Surabaya, CakrawalaNews.co | Peringatan keras dilayangkan Wali Kota Surabaya, Eri Cahyadi, kepada para pengembang proyek infrastruktur di Kota Pahlawan. Menyusul insiden kecelakaan seorang warga yang terpeleset di area pengerjaan saluran air Jalan Ngemplak, Sambikerep, Wali Kota Eri menegaskan bahwa keselamatan masyarakat harus berada di atas segalanya.
Tak sekadar memberikan imbauan, Eri langsung menghubungi Kepala Dinas Sumber Daya Air dan Bina Marga (DSDABM) Kota Surabaya, Hidayat Syah, untuk menerjunkan tim ke lapangan dan mengusut tuntas penyebab insiden tersebut. Eri menginstruksikan agar kontraktor yang terbukti lalai tidak hanya dijatuhi sanksi teknis, tetapi wajib bertanggung jawab secara moril dan materiil kepada korban.
“Kalau itu ternyata karena kelalaiannya, pengobatan harus ditanggung kontraktor. Kontraktornya juga harus datang ke rumah warga yang melapor dan meminta maaf,” tegas Eri, Selasa (4/8/2026). Ia menambahkan, pembangunan drainase memang krusial untuk mencegah banjir, namun proses pengerjaannya sama sekali tidak boleh membahayakan keselamatan warga yang melintas.
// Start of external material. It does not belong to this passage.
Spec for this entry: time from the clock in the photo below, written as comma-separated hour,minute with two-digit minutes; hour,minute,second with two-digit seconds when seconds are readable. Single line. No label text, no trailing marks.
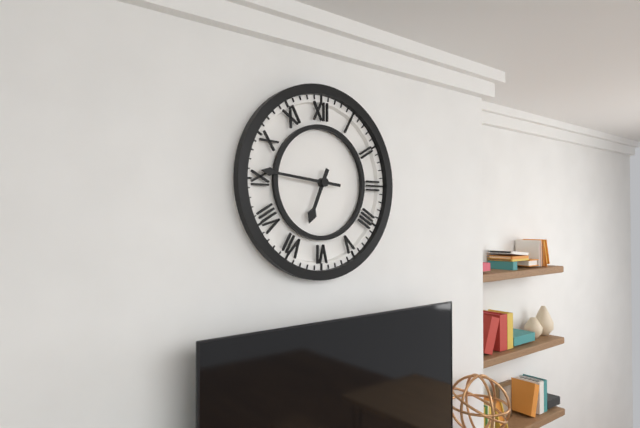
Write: 6,46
Menindaklanjuti arahan langsung Wali Kota, Hidayat Syah bersama tim DSDABM langsung mendatangi lokasi pengerjaan proyek di Sambikerep. Dari hasil inspeksi lapangan, ditemukan bahwa pengerjaan proyek sebenarnya sudah menerapkan standar Keselamatan dan Kesehatan Kerja (K3), namun ada kelalaian pada penataan material hasil galian.
“Di lapangan kelihatan K3 sudah ada, cuma tinggal dirapikan. Sedimentasi yang menumpuk di jalan harusnya segera diambil supaya tidak licin saat terkena penyiraman air,” jelas Hidayat. Pihak DSDABM langsung mempertemukan pihak pelaksana proyek dengan warga yang menjadi korban kecelakaan.
Kontraktor diminta menanggung penuh seluruh biaya pengobatan korban serta membiayai perbaikan sepeda motor yang rusak. Tak hanya ganti rugi, Pemkot Surabaya juga mengambil tindakan tegas secara administratif dengan melayangkan sanksi Surat Peringatan (SP) 1 kepada pelaksana proyek pada hari yang sama.
Hidayat menegaskan, Pemkot Surabaya tidak akan segan menindak kontraktor nakal yang mengabaikan keselamatan publik. “Jika kontraktor tidak menaati apa yang sudah kami anjurkan dan tidak menjalankan tanggung jawabnya, kami akan langsung memberhentikan kegiatan pekerjaannya,” kata Hidayat tegas.
Atas insiden ini, baik Wali Kota Eri Cahyadi maupun DSDABM Surabaya secara terbuka menyampaikan permohonan maaf kepada seluruh warga Surabaya atas ketidaknyamanan dan kelalaian pengerjaan proyek di lapangan. Eri juga mengajak masyarakat untuk turut aktif menjadi ‘pengawas jalanan’ dalam mengawal proyek-proyek pembangunan di sekitar lingkungan mereka. “Kalau panjenengan melihat ada saluran yang kurang tepat atau pekerjaannya kurang memperhatikan keselamatan, segera laporkan lewat hotline saya. Ayo kita jaga bersama-sama proyek pembangunan di Surabaya,” tutup Eri.